Tick tock. Tick tock. Time is running out in the Ukraine. Time passes and cements the "facts on the ground". Russia controls the Crimea and, one way or another, we should probably expect the province's referendum to endorse a return to Moscow Centre. Whether Crimea's plebiscite can or will be conducted honestly is a different matter but that, in the end, is not the most important issue.
Indeed the fate and future of Crimea is, if hardly an irrelevance, a question of secondary importance. It is not the major front in this struggle. Russia's actions in the Crimea are plainly illegal and unjustified but they were supposed to be the catalyst for action elsewhere.
As John O'Sullivan says in his admirable article for this week's magazine, what has not happened is even more important than what has occurred. Eastern Ukraine has not risen. At least not yet. There has been no insurrection, no repudiation of the new government in Kiev. No great clamour for partition.

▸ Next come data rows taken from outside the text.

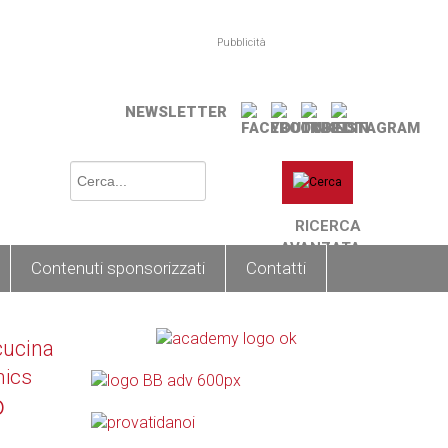
Pubblicità
NEWSLETTER
RICERCA
AVANZATA
Contenuti sponsorizzati
Contatti
cucina
nics
o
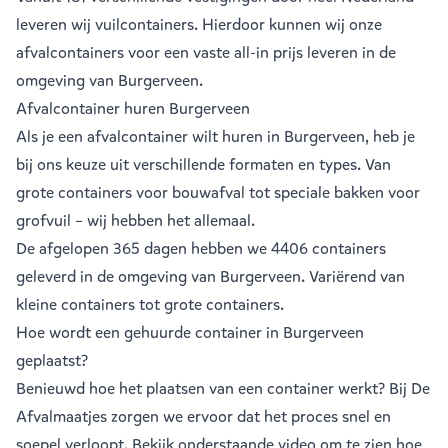
leveren wij vuilcontainers. Hierdoor kunnen wij onze
afvalcontainers voor een vaste all-in prijs leveren in de
omgeving van Burgerveen.
Afvalcontainer huren Burgerveen
Als je een
afvalcontainer
wilt huren in Burgerveen, heb je
bij ons keuze uit verschillende formaten en types. Van
grote containers voor bouwafval tot speciale bakken voor
grofvuil – wij hebben het allemaal.
De afgelopen 365 dagen hebben we 4406 containers
geleverd in de omgeving van Burgerveen. Variërend van
kleine containers
tot
grote containers
.
Hoe wordt een gehuurde container in Burgerveen
geplaatst?
Benieuwd hoe het plaatsen van een container werkt? Bij De
Afvalmaatjes zorgen we ervoor dat het proces snel en
soepel verloopt. Bekijk onderstaande video om te zien hoe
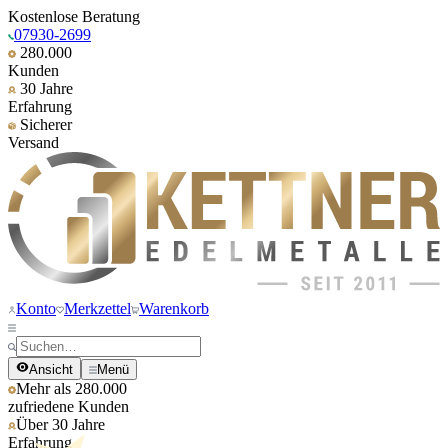
Kostenlose Beratung
07930-2699
280.000
Kunden
30 Jahre
Erfahrung
Sicherer
Versand
Konto
Merkzettel
Warenkorb
Ansicht
Menü
Mehr als 280.000
zufriedene Kunden
Über 30 Jahre
Erfahrung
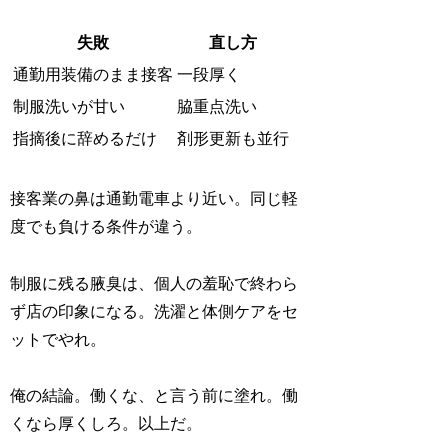
失敗
直し方
通勤用装備のまま接客
一段厚く
制服洗いが甘い
脇重点洗い
指摘後に辞めるだけ
剤形更新も並行
接客業の鼻は通勤電車より近い。同じ軽
度でも負ける条件が違う。
制服に残る腋臭は、個人の羞恥で終わら
ず店の印象になる。洗濯と体側ケアをセ
ットでやれ。
俺の結論。働くな、と言う前に塗れ。働
くなら厚くしろ。以上だ。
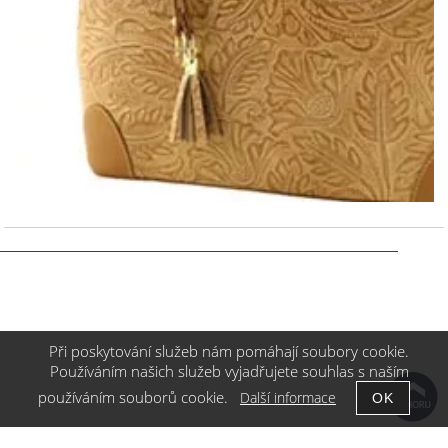
Při poskytování služeb nám pomáhají soubory cookie.
Používáním našich služeb vyjadřujete souhlas s naším
používáním souborů cookie.
Další informace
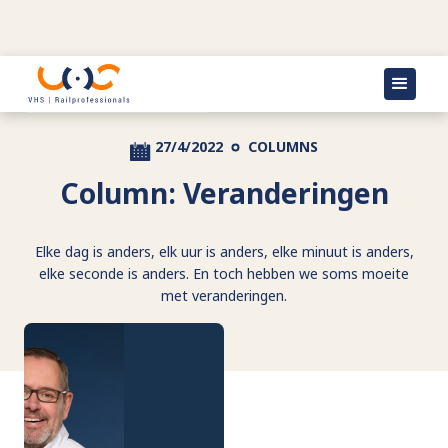
Terug naar actueel
27/4/2022
COLUMNS
Column: Veranderingen
Elke dag is anders, elk uur is anders, elke minuut is anders,
elke seconde is anders. En toch hebben we soms moeite
met veranderingen.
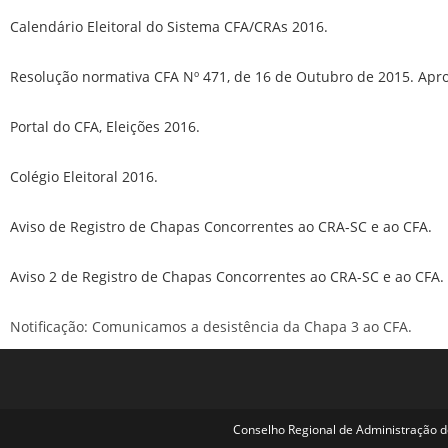
Calendário Eleitoral do Sistema CFA/CRAs 2016.
Resolução normativa CFA Nº 471, de 16 de Outubro de 2015. Apro
Portal do CFA, Eleições 2016.
Colégio Eleitoral 2016.
Aviso de Registro de Chapas Concorrentes ao CRA-SC e ao CFA.
Aviso 2 de Registro de Chapas Concorrentes ao CRA-SC e ao CFA.
Notificação: Comunicamos a desistência da Chapa 3 ao CFA.
Conselho Regional de Administração de 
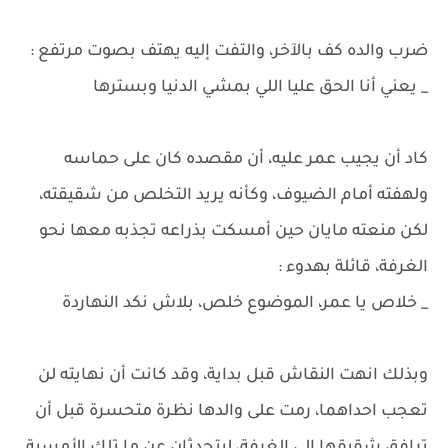
ضرب والده كف بالآخر، والتفت إليه يهتف بصوت مرتفع :
_ يعني أنا الحق عليا اللي بمشي الدنيا وبسترها
كاد أن يجيب عمر عليه، أن مقصده كان على حماسه
ولهفته أمام الضيوف، وكأنه يريد التخلص من شقيقته،
لكن منعته مايان حين أمسكت بذراعه تجذبه معها نحو
الغرفة، قائلة بهدوء :
_ خلاص يا عمر، الموضوع خلص، بلاش نكد النهاردة
وبذلك انهت النقاش قبل بداية، وقد كانت أن نهايته لن
تعجب احداهما، رمت على والدها نظرة متحسرة قبل أن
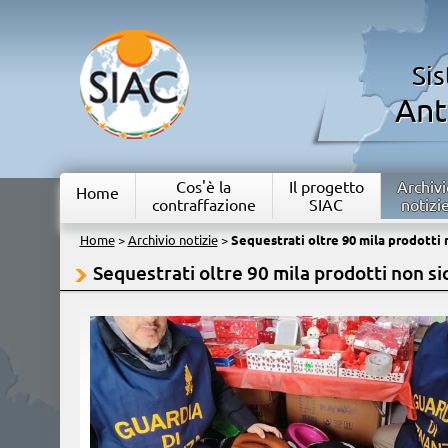
Si
Ant
Cos'è la
Il progetto
Archivi
Home
contraffazione
SIAC
notizi
Home
>
Archivio notizie
>
Sequestrati oltre 90 mila prodotti n
Sequestrati oltre 90 mila prodotti non sic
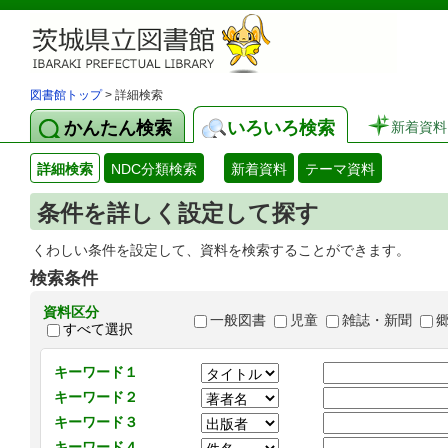
図書館トップ
> 詳細検索
かんたん検索
いろいろ検索
新着資料
詳細検索
NDC分類検索
新着資料
テーマ資料
条件を詳しく設定して探す
くわしい条件を設定して、資料を検索することができます。
検索条件
資料区分
一般図書
児童
雑誌・新聞
すべて選択
キーワード１
キーワード２
キーワード３
キーワード４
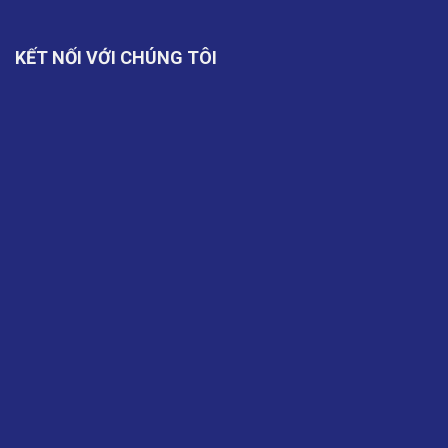
KẾT NỐI VỚI CHÚNG TÔI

These facts on the ground are being cemented too. With each passing day it becomes more, not less, difficult for Russia to force a confrontation in eastern Ukraine. The stakes increase with each day of relative calm; the costs of such a confrontation become ever clearer and ever greater.

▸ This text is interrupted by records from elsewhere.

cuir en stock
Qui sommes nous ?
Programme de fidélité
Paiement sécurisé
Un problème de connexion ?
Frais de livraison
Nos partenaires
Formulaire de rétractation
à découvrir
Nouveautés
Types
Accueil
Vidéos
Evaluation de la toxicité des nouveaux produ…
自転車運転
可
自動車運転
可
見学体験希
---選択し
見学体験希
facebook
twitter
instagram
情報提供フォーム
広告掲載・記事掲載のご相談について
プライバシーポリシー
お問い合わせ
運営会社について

Calm, even of a relative and tense kind, is Russia's enemy. Perhaps Moscow will gain the Crimea but only, at least for now, at the expense of its own long-term ambitions in its near abroad. Indeed Moscow's aggression may prove counter-productive, effectively ensuring Russia cannot achieve its own goals. Heckuva job, Vladimir.
If the east were to rise, best it rose quickly. But it has not risen and time is not on Russia's side. Each day that passes without a fresh confrontation is time Moscow loses - time, too, that it can scarcely afford to lose. Time is Moscow's enemy and Kiev's friend. Even in the spring. If Russia was to bring Ukraine back into the fold it needed to do so quickly by winning a swift victory in decisive, indisputable, fashion.

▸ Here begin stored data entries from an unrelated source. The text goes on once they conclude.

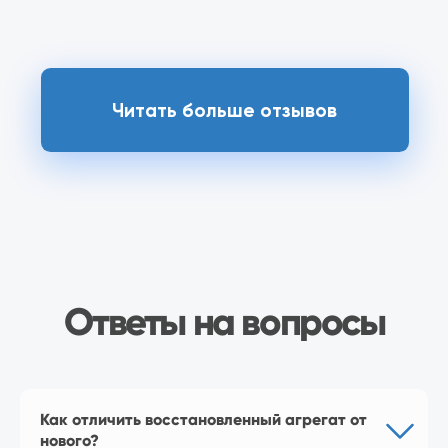
Наш магазин
на Ozon
Перейти в магазин
Наш магазин
Как отличить восстановленный агрегат от
нового?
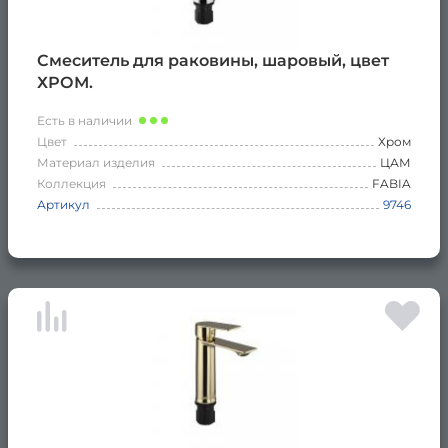
Смеситель для раковины, шаровый, цвет
ХРОМ.
Есть в наличии
Цвет
Хром
Материал изделия
ЦАМ
Коллекция
FABIA
Артикул
9746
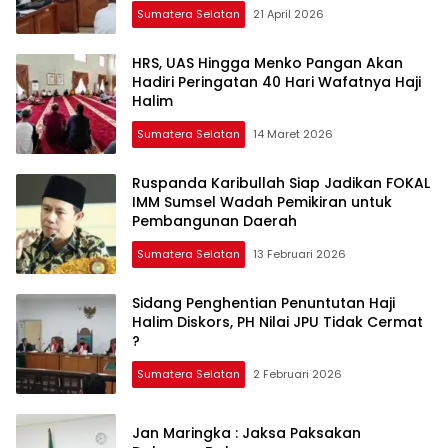
Sumatera Selatan
21 April 2026
HRS, UAS Hingga Menko Pangan Akan
Hadiri Peringatan 40 Hari Wafatnya Haji
Halim
Sumatera Selatan
14 Maret 2026
Ruspanda Karibullah Siap Jadikan FOKAL
IMM Sumsel Wadah Pemikiran untuk
Pembangunan Daerah
Sumatera Selatan
13 Februari 2026
Sidang Penghentian Penuntutan Haji
Halim Diskors, PH Nilai JPU Tidak Cermat
?
Sumatera Selatan
2 Februari 2026
Jan Maringka : Jaksa Paksakan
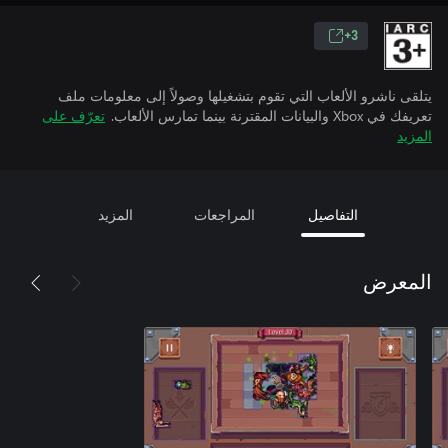
3+
يتلقى ناشرو الألعاب التي تقوم بتشغيلها وصولاً إلى معلومات ملف
تعريفك في Xbox والبيانات المقترنة بينما تمارس الألعاب.
تعرّف على
المزيد
التفاصيل
المراجعات
المزيد
المعرض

The longer the status quo holds in unoccupied Ukraine, the harder it becomes for Russia to justify fresh encroachments upon Ukrainian sovereignty. Time buys room for the new government in Kiev to consolidate its position and time, too, for the EU, the United States and other interested parties to calculate their response to Moscow's provocation.
And the west has more options available than is sometimes thought. Some pain can be inflicted upon Russia. Enough certainly to increase the costs and consequences of fresh aggression. Enough to make Putin think carefully. That the Russian president says US-Russian relations should not be damaged by this crisis suggests he is aware of the implied costs of fresh adventurism. Indeed, you could even say it shows Putin on the defensive.
In any case, more jaw jaw cools temperatures and bringing the situation back to a boil will prove more difficult than you might imagine. In any fresh action, Russia's claims to have acted reasonably and proportionately will be even more threadbare than their self-proclaimed right to act in the Crimea.
Perhaps Kiev will blunder. Perhaps the Americans and the EU will over-reach themselves too. Perhaps a spark will set eastern Ukraine ablaze. But Putin is in a bind right now, albeit one of his own construction. It is Moscow, not Kiev that needs to find a face-saving way out of this crisis.
Be that as it may, it seems quite possible - in as much as one can be certain of anything in this kind of drama - that Moscow's best opportunity to ruin Ukraine has already passed. And Ukraine has not been ruined. Indeed it may be that Moscow has inadvertently created conditions for greater unity within Ukraine than would otherwise or have previously been the case.
Despite what some people seem to think, Ukraine is a real place, a real country and possesses a real and distinct sensibility. Russia is reminding Ukrainians of those facts.
So, yes, tick tock, tick tock. The clock is running and time is not on Vladimir Putin's side.